7.1. Main Features

The Python interface to the Trovares xGT graph analytics engine.

7.1.1. Data Loading

xGT is a strongly-typed graph system. Loading data is a three step process:

  1. Create a namespace or use a pre-created namespace.

Frame names are represented using a two-level naming scheme. The first part represents the namespace in which the frame is stored. Users can create a namespace, or, alternatively, system administrators may want to create namespaces ahead of time. Creating a namespace can be done with Connection.create_namespace() and a list of existing namespaces can be obtained using Connection.get_namespaces().

  1. Describe the structure and data types of your graph.

Define the vertex and edge frame structure with Connection.create_vertex_frame() and Connection.create_edge_frame(). Once the type structure is set, VertexFrame and EdgeFrame objects provide access to the server-side structures.

  1. Load your edge and vertex data.

GIVEN TASK A
Reproduce the passage of the xGT data-loading page starting at "7.1.1. Data Loading" and ending at "the server-side structures.".

(Entries taken from a collection)

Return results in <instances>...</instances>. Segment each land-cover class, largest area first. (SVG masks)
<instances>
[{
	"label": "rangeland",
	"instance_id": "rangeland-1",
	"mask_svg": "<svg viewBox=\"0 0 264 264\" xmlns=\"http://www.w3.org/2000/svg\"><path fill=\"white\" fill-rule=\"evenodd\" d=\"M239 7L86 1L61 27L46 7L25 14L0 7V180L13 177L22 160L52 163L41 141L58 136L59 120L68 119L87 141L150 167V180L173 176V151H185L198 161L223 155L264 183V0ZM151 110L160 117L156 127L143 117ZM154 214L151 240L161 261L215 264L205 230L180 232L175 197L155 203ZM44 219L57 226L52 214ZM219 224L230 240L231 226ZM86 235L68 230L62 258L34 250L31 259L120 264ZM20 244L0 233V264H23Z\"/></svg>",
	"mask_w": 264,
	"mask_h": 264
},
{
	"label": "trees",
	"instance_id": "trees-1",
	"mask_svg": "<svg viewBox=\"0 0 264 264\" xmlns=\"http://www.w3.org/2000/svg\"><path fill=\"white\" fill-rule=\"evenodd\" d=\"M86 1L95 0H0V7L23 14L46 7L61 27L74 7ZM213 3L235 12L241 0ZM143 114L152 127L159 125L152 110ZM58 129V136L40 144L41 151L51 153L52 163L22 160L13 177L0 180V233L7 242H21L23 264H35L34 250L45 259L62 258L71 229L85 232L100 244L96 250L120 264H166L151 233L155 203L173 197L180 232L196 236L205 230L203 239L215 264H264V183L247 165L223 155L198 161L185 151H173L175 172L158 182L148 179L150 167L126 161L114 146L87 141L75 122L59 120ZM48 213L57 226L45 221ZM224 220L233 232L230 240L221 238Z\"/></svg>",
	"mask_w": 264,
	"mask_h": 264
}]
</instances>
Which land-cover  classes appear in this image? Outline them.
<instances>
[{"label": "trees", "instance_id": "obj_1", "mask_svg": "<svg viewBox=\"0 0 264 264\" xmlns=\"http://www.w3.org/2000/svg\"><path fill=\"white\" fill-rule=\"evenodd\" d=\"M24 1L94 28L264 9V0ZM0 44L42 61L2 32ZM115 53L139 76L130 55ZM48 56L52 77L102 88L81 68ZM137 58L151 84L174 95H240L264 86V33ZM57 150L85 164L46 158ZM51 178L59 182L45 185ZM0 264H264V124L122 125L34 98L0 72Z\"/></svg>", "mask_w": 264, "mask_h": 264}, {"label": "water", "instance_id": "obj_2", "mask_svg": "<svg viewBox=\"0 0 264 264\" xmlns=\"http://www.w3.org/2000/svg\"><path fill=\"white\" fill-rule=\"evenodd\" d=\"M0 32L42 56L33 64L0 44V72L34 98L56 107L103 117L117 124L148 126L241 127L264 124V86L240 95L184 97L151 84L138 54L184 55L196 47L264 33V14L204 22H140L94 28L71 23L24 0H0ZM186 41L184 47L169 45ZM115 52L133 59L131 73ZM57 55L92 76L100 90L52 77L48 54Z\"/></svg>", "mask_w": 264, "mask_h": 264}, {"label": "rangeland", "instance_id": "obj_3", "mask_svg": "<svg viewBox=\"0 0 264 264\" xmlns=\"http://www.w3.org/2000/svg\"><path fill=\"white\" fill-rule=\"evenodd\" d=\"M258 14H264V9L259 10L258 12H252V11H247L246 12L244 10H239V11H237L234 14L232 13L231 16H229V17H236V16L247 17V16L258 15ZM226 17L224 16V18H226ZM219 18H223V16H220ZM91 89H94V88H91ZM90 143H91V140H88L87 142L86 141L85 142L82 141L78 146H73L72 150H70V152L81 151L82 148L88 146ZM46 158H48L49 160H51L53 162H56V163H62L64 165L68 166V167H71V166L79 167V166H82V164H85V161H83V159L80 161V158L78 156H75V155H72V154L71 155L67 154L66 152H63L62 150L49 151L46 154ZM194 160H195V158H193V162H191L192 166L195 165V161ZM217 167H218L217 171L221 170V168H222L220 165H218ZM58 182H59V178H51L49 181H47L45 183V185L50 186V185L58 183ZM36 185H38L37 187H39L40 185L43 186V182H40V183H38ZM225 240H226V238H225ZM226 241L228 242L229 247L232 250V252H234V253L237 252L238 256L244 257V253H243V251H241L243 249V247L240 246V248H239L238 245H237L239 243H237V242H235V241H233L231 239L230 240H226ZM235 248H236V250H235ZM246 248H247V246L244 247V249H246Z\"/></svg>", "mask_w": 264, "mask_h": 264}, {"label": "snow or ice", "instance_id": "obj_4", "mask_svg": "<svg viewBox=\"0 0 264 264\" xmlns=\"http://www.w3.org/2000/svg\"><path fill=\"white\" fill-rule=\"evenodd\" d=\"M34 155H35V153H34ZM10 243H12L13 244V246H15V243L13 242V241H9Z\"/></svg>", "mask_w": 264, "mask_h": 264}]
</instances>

GIVEN TASK B
How many lines of the listing contain the string "cover"? Reply with the number alone.

CORRECT RESPONSE A
7.1.1. Data Loading

xGT is a strongly-typed graph system. Loading data is a three step process:

  1. Create a namespace or use a pre-created namespace.

Frame names are represented using a two-level naming scheme. The first part represents the namespace in which the frame is stored. Users can create a namespace, or, alternatively, system administrators may want to create namespaces ahead of time. Creating a namespace can be done with Connection.create_namespace() and a list of existing namespaces can be obtained using Connection.get_namespaces().

  1. Describe the structure and data types of your graph.

Define the vertex and edge frame structure with Connection.create_vertex_frame() and Connection.create_edge_frame(). Once the type structure is set, VertexFrame and EdgeFrame objects provide access to the server-side structures.

CORRECT RESPONSE B
2